* [What to work on]
Reproduce the text of every entry below word for word, leaving out the pictures.

==================================================

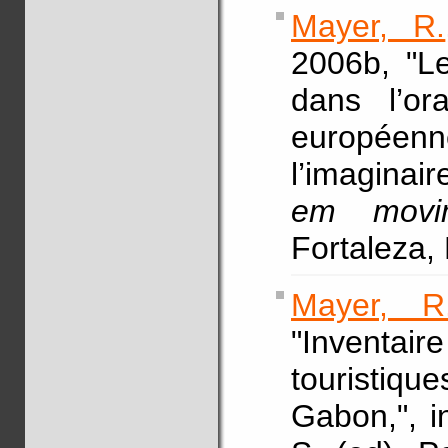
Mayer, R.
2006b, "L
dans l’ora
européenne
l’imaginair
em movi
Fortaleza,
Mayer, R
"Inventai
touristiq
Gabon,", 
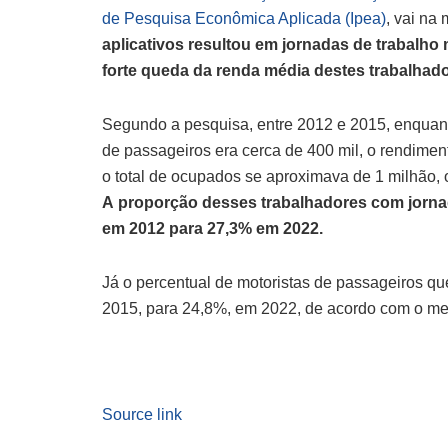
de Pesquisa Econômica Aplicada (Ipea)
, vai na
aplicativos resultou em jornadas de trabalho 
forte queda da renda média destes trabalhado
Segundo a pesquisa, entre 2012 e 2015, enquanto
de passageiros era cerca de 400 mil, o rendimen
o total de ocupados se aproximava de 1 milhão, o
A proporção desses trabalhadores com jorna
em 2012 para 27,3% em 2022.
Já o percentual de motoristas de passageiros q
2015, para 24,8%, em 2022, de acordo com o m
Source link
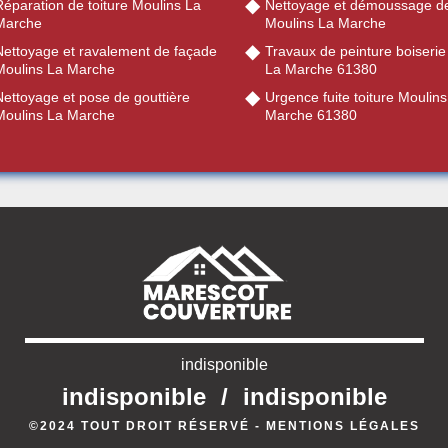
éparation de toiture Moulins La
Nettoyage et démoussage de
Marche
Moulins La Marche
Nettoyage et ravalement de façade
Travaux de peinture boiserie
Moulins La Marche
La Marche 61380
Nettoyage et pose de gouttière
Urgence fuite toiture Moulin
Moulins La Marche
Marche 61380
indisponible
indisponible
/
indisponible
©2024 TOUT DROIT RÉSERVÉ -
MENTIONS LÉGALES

==================================================

* [Solution to the problem]
Mayer, R.
2006b, "L
dans l’ora
européenne
l’imaginair
em movi
Fortaleza,
Mayer, R
"Inventai
touristiq
Gabon,", 
de Pesquisa Econômica Aplicada (Ipea)
, vai na
aplicativos resultou em jornadas de trabalho 
forte queda da renda média destes trabalhado
Segundo a pesquisa, entre 2012 e 2015, enquanto
de passageiros era cerca de 400 mil, o rendimen
o total de ocupados se aproximava de 1 milhão, o
A proporção desses trabalhadores com jorna
em 2012 para 27,3% em 2022.
Já o percentual de motoristas de passageiros q
2015, para 24,8%, em 2022, de acordo com o m
Source link
éparation de toiture Moulins La
Nettoyage et démoussage de
Marche
Moulins La Marche
Nettoyage et ravalement de façade
Travaux de peinture boiserie
Moulins La Marche
La Marche 61380
Nettoyage et pose de gouttière
Urgence fuite toiture Moulin
Moulins La Marche
Marche 61380
indisponible
indisponible
/
indisponible
©2024 TOUT DROIT RÉSERVÉ -
MENTIONS LÉGALES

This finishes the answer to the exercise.